San Diego Among Cities To Gain The Most From Closing Corporate Property Tax Loopholes

SAN DIEGO, CA — The University of Southern California (USC) released a report showing that every county in California stands to benefit from ensuring commercial and industrial properties are assessed at fair market value, with San Diego among cities to gain the most. 

The report also found that an estimated 78% of the revenue would come from only 6% of commercial and industrial properties, and estimates that California stands to reclaim $10.3 and $12.6 billion every year.

The details of the report validate the Schools & Communities First initiative, showing that Californians can bring back resources to their communities for schools and local services while protecting homeowners and small businesses by closing corporate property tax loopholes.

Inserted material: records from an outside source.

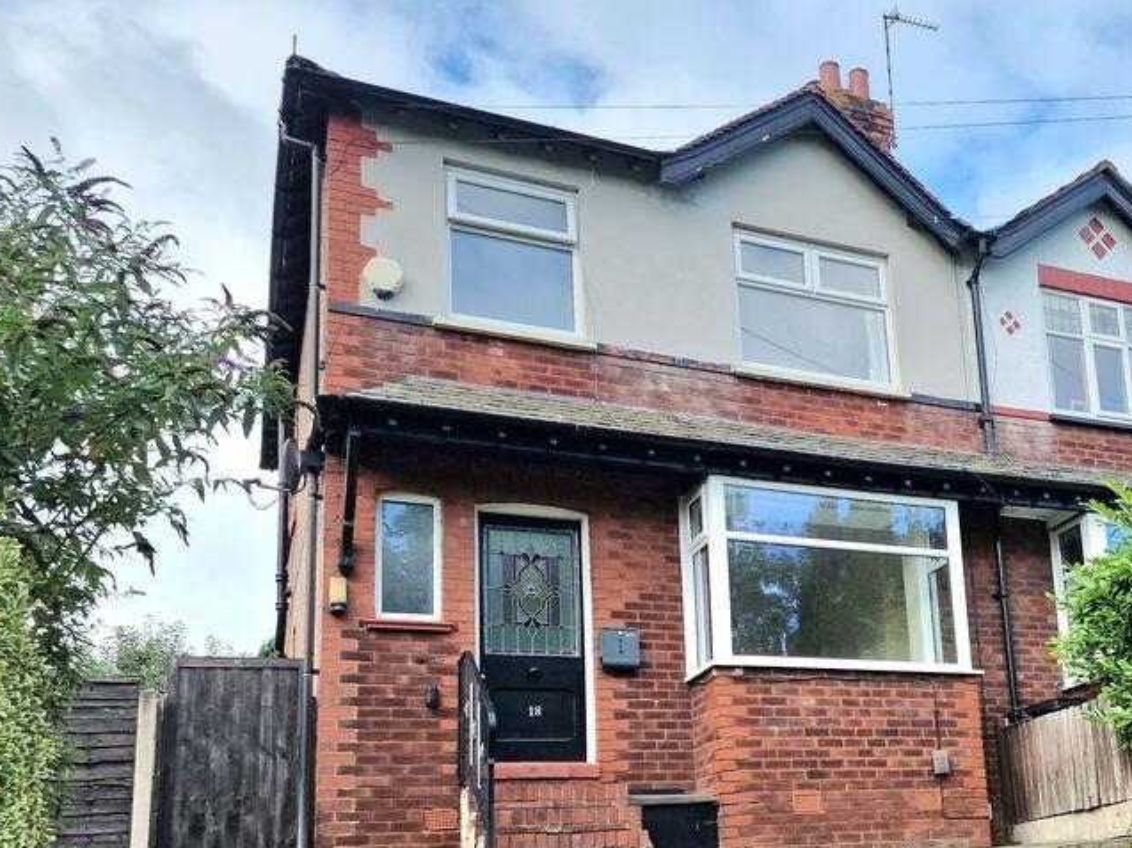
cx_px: 858
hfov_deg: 48.1
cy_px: 652
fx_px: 1209
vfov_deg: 37.5
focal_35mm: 37
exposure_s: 1/476
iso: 50
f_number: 1.8
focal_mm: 6.4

The Schools & Communities First initiative would reclaim $12 billion every year for schools and local communities by closing corporate property tax loopholes, while protecting all residential property and small business property worth $3 million or less. The initiative would also maintain the 1% property tax cap across the board, ensuring businesses in California continue paying some of the lowest property tax rates in the entire country.

This report comes as recent polling has shown the Schools & Communities First initiative to be supported by 58% of likely California voters.

Nathan Fletcher, San Diego County supervisor, issued the following statement:

“This measure will close an egregious loophole and begin to restore basic fairness in our tax system. Corporations in California have been using loopholes to avoid paying their fair share for far too long while our schools and communities have suffered as a result. This funding will go a long way in ensuring that our communities have what they need to thrive. This is money that can be invested into tackling issues of housing affordability and homelessness, mental health, parks, ensuring we have clean water, creating job training programs, and meet the needs of our most vulnerable community members. Reclaiming this funding will have a positive impact across San Diego—and California—into perpetuity without raising taxes while protecting homeowners.